- Venue: Komazawa Gymnasium
- Dates: 11–14 October 1964
- Competitors: 20 from 20 nations

Medalists
- 1st place, gold medalist(s):  / Yojiro Uetake / Japan
- 2nd place, silver medalist(s):  / Hüseyin Akbaş / Turkey
- 3rd place, bronze medalist(s):  / Aydin Ibrahimov / Soviet Union

= Wrestling at the 1964 Summer Olympics – Men's freestyle bantamweight =

Wrestling at the Olympics

The men's freestyle bantamweight competition at the 1964 Summer Olympics in Tokyo took place from 11 to 14 October at the Komazawa Gymnasium. Nations were limited to one competitor. Bantamweight was the second-lightest category, including wrestlers weighing 52 to 57 kg.

==Competition format==

This freestyle wrestling competition continued to use the "bad points" elimination system introduced at the 1928 Summer Olympics for Greco-Roman and at the 1932 Summer Olympics for freestyle wrestling, as adjusted at the 1960 Summer Olympics. Each bout awarded 4 points. If the victory was by fall, the winner received 0 and the loser 4. If the victory was by decision, the winner received 1 and the loser 3. If the bout was tied, each wrestler received 2 points. A wrestler who accumulated 6 or more points was eliminated. Rounds continued until there were 3 or fewer uneliminated wrestlers. If only 1 wrestler remained, he received the gold medal. If 2 wrestlers remained, point totals were ignored and they faced each other for gold and silver (if they had already wrestled each other, that result was used). If 3 wrestlers remained, point totals were ignored and a round-robin was held among those 3 to determine medals (with previous head-to-head results, if any, counting for this round-robin).

Record set |
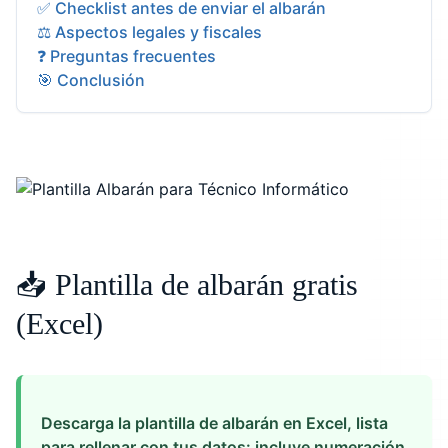
✅ Checklist antes de enviar el albarán
⚖️ Aspectos legales y fiscales
❓ Preguntas frecuentes
🎯 Conclusión
📥 Plantilla de albarán gratis
(Excel)
Descarga la plantilla de albarán en Excel, lista
para rellenar con tus datos: incluye numeración,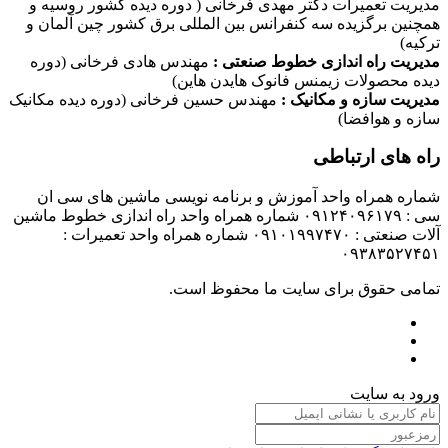
مدیریت تعمیرات دکتر مهدی فرخانی ( دوره دیده کشور روسیه و
همچنین برگزیده سه کنفرانس بین المللی برق کشور چین آلمان و
ترکیه)
مدیریت راه اندازی خطوط صنعتی :
مهندس هادی فرخانی (دوره
دیده محصولات زیمنس فانوک هایدن هاین)
مدیریت سازه و مکانیک :
مهندس حسین فرخانی (دوره دیده مکانیک
سازه و هوافضا)
راه های ارتباطی
شماره همراه واحد آموزش و برنامه نویسی ماشین های سی ان
سی : ۰۹۱۲۴۰۹۶۱۷۹ شماره همراه واحد راه اندازی خطوط ماشین
آلات صنعتی : ۰۹۱۰۱۹۹۷۴۷۰ شماره همراه واحد تعمیرات :
۰۹۳۸۳۵۲۷۴۵۱
تمامی حقوق برای سایت ما محفوظ است.
ورود به سایت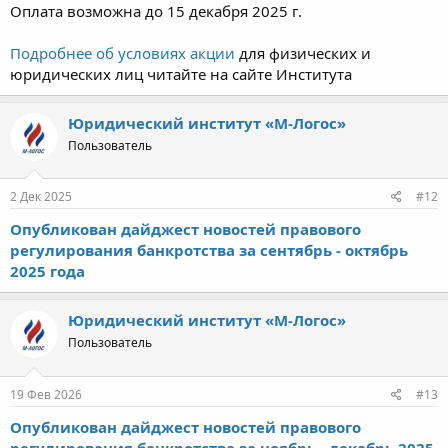
Оплата возможна до 15 декабря 2025 г.
Подробнее об условиях акции
для физических и
юридических лиц читайте на сайте Института
Юридический институт «М-Логос»
Пользователь
2 Дек 2025
#12
Опубликован дайджест новостей правового
регулирования банкротства за сентябрь - октябрь
2025 года
Юридический институт «М-Логос»
Пользователь
19 Фев 2026
#13
Опубликован дайджест новостей правового
регулирования банкротства за ноябрь - декабрь 2025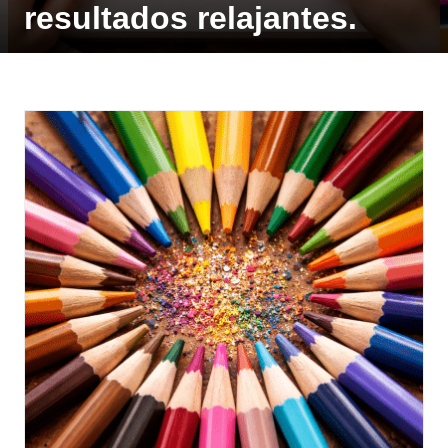
resultados relajantes.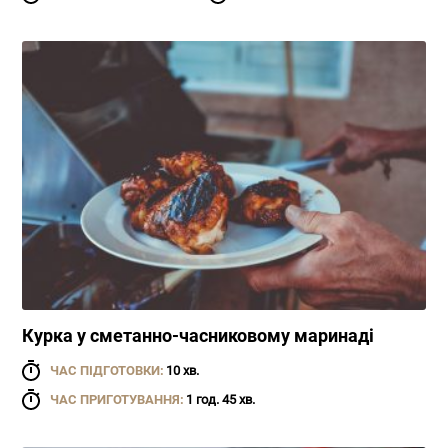
Курка у сметанно-часниковому маринаді
ЧАС ПІДГОТОВКИ:
10 хв.
ЧАС ПРИГОТУВАННЯ:
1 год. 45 хв.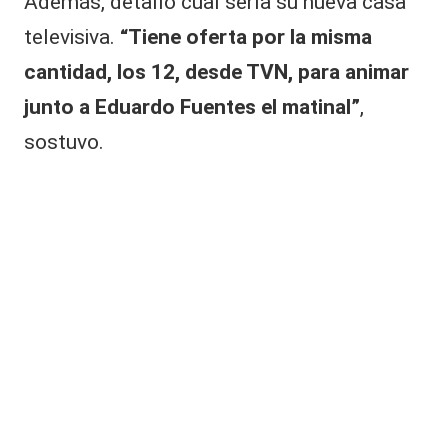
Además, detalló cual sería su nueva casa
televisiva.
“Tiene oferta por la misma
cantidad, los 12, desde TVN, para animar
junto a
Eduardo Fuentes
el matinal”
,
sostuvo.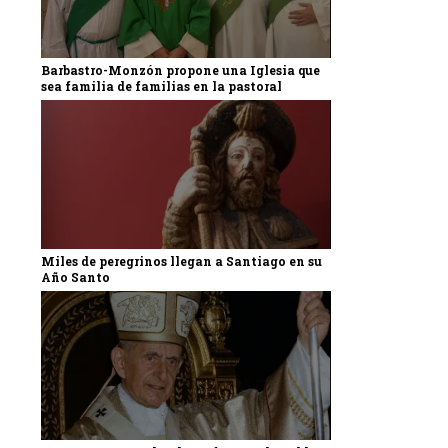
Barbastro-Monzón propone una Iglesia que
sea familia de familias en la pastoral
Miles de peregrinos llegan a Santiago en su
Año Santo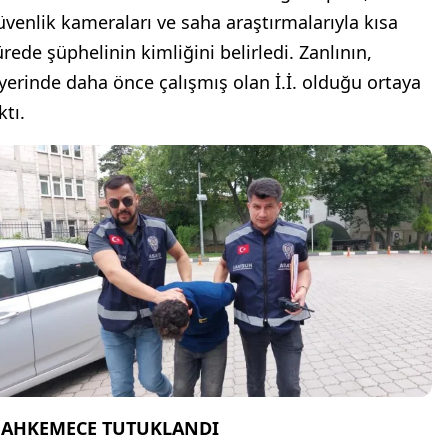
üvenlik kameraları ve saha araştırmalarıyla kısa
ürede şüphelinin kimliğini belirledi. Zanlının,
şyerinde daha önce çalışmış olan İ.İ. olduğu ortaya
ktı.
AHKEMECE TUTUKLANDI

Tasks and exercises |
A - In the text on the 1964 Olympic freestyle bantamweight wrestling event, how many bad points eliminated a wrestler?
B - Copy the passage from the text on the 1964 Olympic freestyle bantamweight wrestling event, from "Wrestling at the Olympics" to "52 to 57 kg.".

Task-by-task solutions |
A - 6 or more points

B -
Wrestling at the Olympics

The men's freestyle bantamweight competition at the 1964 Summer Olympics in Tokyo took place from 11 to 14 October at the Komazawa Gymnasium. Nations were limited to one competitor. Bantamweight was the second-lightest category, including wrestlers weighing 52 to 57 kg.